Sunday, March 21, 2010

Why I Dance The Tango

Reprinted with permission; originally published at Life At The Margin on April 12, 2009

I think the role of chance in our lives is overwhelmingly underrated by almost all people. I would prefer to live in a world where it is universally understood that random events drive reality.

I have been asked the question, "How did you get into tango?" over and over again, and I have never thought seriously about the answer. I feel that people who ask this are often looking for a clean definitive answer. Something like "My wife dragged me out to a lesson" or "I wanted to find a girlfriend and wasn't working for me." Quite a few people seem to 'know' already that the answer involves a TV show called Dancing With The Stars.

The truly honest short answer is really "I don't know." The honest long answer is convoluted and riddled with uncertainty.

A proper answer could not be given without recognition of the role of chance. I do believe there is a connection between dancing salsa and starting tango, but I don't remember why I started salsa. That is probably related to the fact that I like to move methodically and that the club scene in Seattle is wholly unsatisfying.

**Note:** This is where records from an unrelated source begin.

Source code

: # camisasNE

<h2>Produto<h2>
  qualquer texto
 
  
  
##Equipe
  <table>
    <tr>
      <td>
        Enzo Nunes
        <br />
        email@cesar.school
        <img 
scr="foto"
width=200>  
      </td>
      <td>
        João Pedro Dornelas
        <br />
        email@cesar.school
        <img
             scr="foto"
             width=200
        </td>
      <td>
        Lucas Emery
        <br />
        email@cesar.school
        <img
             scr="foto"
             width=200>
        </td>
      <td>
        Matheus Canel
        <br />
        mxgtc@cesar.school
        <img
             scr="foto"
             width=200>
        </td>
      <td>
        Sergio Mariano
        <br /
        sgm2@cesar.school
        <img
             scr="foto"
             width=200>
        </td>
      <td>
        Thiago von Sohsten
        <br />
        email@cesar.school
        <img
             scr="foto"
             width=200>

One might say that it makes sense that Dancer X dances tango because she is a professional dancer. The connection seems clear. Yet it is uncommon for professional dancers to be involved in tango, and a randomly selected dancer at a practica or milonga is unlikely to have any professional background or aspiration.

The inherent randomness of life, dominant though it is, would be uninteresting to someone trying to learn something about the person of whom he is asking the question. As well, the importance of the non-random aspects (choices) is significant.

I once heard a religious right fanatic explain that it is ridiculous to ascribe to chance the existence of humans as a result of a process that began with single-celled organisms. But this is a complete misstatement of evolution. There is nothing random about natural selection; this should be evident from the word 'selection' but some people ignore that. It is the creation of the group of organisms that are to be selected from that is random. Evolution has two fundamental processes: the random mutation of existing genes and a competition that naturally determines which of those mutations is best suited to the complex
world around them.

Everything about us can ultimately be ascribed to chance, but decisions made along the way serve to shape the set of possibilities that chance offers us.

Outside of conversation value, I don't think the story of how I came to tango is very interesting to me. A far more interesting question to me would be: Why do I continue to dance the tango?

Perhaps that book will someday be written.